Prompt -
Copy the text lines of the data below word for word, keeping their order and line breaks, and leave out the picture markers.

Exercise material -
================================
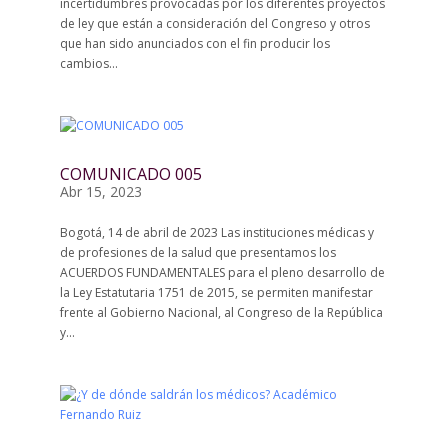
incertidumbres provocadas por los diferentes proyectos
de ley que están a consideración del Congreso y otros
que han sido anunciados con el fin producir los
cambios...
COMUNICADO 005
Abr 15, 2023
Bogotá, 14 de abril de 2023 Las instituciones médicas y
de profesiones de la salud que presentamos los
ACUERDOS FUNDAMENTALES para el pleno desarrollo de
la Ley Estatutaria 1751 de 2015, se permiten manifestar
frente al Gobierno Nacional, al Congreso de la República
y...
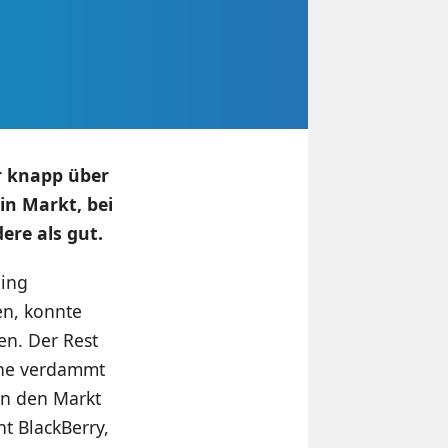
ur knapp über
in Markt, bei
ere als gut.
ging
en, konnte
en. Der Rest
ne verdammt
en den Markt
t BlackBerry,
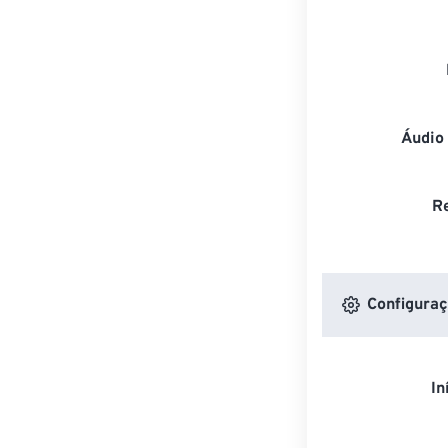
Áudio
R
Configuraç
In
================================
Worked solution -
incertidumbres provocadas por los diferentes proyectos
de ley que están a consideración del Congreso y otros
que han sido anunciados con el fin producir los
cambios...
COMUNICADO 005
Abr 15, 2023
Bogotá, 14 de abril de 2023 Las instituciones médicas y
de profesiones de la salud que presentamos los
ACUERDOS FUNDAMENTALES para el pleno desarrollo de
la Ley Estatutaria 1751 de 2015, se permiten manifestar
frente al Gobierno Nacional, al Congreso de la República
y...
ur knapp über
in Markt, bei
ere als gut.
ging
en, konnte
en. Der Rest
ne verdammt
en den Markt
t BlackBerry,
Áudio
R
Configuraç
In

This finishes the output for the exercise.